Records drawn from a dataset:
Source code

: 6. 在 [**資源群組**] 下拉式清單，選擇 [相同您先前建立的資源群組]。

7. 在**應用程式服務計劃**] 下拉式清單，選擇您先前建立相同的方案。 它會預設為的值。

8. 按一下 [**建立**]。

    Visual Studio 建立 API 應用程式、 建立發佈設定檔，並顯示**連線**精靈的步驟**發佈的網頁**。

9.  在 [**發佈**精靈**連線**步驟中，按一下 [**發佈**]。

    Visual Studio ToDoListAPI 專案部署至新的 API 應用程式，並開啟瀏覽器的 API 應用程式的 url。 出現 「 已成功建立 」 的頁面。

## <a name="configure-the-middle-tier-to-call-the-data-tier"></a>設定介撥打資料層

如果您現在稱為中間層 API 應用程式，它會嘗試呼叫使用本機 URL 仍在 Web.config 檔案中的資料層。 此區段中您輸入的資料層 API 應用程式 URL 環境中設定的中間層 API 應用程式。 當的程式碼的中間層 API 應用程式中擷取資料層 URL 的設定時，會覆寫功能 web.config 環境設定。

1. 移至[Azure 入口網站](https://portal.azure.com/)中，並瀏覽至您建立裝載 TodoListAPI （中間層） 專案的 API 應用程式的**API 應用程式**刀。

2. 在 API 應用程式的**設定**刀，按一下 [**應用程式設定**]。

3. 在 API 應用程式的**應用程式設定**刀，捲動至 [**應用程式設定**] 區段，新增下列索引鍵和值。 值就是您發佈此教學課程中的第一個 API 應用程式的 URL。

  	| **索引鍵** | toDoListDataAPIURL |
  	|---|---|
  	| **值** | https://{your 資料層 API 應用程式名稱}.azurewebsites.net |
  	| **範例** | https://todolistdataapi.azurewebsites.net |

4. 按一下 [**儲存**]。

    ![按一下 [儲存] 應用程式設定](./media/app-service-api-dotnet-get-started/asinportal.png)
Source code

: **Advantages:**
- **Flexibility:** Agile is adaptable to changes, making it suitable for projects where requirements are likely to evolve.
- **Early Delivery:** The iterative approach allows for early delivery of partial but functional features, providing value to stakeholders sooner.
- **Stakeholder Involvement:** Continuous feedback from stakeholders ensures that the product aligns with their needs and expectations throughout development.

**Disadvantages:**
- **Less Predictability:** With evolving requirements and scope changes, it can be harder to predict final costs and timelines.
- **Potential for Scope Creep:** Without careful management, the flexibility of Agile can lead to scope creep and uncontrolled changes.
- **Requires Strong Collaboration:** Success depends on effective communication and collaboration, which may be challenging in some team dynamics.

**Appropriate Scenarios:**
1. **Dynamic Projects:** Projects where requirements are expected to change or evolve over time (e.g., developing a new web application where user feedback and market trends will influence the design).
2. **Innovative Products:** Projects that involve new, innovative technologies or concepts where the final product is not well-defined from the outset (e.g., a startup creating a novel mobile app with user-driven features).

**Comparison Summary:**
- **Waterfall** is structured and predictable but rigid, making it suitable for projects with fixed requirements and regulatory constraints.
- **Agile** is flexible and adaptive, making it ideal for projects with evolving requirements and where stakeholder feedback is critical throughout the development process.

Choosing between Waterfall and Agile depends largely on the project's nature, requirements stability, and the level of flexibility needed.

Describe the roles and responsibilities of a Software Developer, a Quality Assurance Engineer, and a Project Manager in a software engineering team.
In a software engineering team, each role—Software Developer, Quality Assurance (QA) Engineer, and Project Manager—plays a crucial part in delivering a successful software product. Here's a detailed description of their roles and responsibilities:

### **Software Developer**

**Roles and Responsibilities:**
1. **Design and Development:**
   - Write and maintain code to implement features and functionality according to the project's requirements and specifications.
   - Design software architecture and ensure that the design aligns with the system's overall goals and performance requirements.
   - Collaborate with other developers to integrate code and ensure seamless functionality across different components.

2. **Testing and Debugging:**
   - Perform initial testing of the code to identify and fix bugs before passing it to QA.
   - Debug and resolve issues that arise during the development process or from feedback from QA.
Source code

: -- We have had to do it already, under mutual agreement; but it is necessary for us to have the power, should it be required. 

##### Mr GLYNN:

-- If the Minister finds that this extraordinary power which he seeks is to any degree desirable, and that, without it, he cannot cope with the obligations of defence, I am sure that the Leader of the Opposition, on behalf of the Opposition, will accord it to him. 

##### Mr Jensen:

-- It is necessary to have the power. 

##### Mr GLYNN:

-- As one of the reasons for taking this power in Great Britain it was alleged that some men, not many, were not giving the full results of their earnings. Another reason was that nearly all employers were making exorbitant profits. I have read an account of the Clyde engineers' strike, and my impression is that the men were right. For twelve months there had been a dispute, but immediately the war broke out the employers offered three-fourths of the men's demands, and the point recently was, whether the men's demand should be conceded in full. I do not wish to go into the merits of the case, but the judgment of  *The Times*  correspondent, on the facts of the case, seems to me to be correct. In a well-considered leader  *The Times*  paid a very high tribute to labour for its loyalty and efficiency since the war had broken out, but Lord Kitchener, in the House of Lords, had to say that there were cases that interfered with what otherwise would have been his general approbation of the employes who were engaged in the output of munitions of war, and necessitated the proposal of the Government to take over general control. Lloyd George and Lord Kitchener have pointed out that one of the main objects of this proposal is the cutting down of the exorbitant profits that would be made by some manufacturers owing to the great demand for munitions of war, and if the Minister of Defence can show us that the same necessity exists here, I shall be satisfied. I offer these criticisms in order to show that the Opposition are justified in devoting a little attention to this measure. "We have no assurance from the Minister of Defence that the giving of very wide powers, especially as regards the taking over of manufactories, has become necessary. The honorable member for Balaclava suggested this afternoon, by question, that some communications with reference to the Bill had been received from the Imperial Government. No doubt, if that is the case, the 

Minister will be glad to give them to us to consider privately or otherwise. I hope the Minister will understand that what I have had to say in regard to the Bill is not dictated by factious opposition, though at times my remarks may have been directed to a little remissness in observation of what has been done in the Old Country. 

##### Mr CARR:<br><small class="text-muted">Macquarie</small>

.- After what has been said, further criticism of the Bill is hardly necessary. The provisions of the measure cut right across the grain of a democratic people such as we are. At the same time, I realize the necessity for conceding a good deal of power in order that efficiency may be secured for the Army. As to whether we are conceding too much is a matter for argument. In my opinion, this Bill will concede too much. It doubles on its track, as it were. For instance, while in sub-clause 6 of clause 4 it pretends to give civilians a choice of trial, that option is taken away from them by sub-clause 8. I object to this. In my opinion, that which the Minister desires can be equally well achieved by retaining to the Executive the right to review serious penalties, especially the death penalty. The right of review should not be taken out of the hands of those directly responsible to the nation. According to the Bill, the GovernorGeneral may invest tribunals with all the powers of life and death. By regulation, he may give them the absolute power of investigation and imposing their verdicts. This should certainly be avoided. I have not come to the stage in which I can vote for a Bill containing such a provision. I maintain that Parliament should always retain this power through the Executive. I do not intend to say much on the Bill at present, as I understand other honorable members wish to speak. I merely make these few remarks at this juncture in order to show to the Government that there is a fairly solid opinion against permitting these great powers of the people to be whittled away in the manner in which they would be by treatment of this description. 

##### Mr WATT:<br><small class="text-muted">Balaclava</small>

Exercise details: Search the data above for lines holding "final" and copy each of them.

Task output:
- **Less Predictability:** With evolving requirements and scope changes, it can be harder to predict final costs and timelines.
2. **Innovative Products:** Projects that involve new, innovative technologies or concepts where the final product is not well-defined from the outset (e.g., a startup creating a novel mobile app with user-driven features).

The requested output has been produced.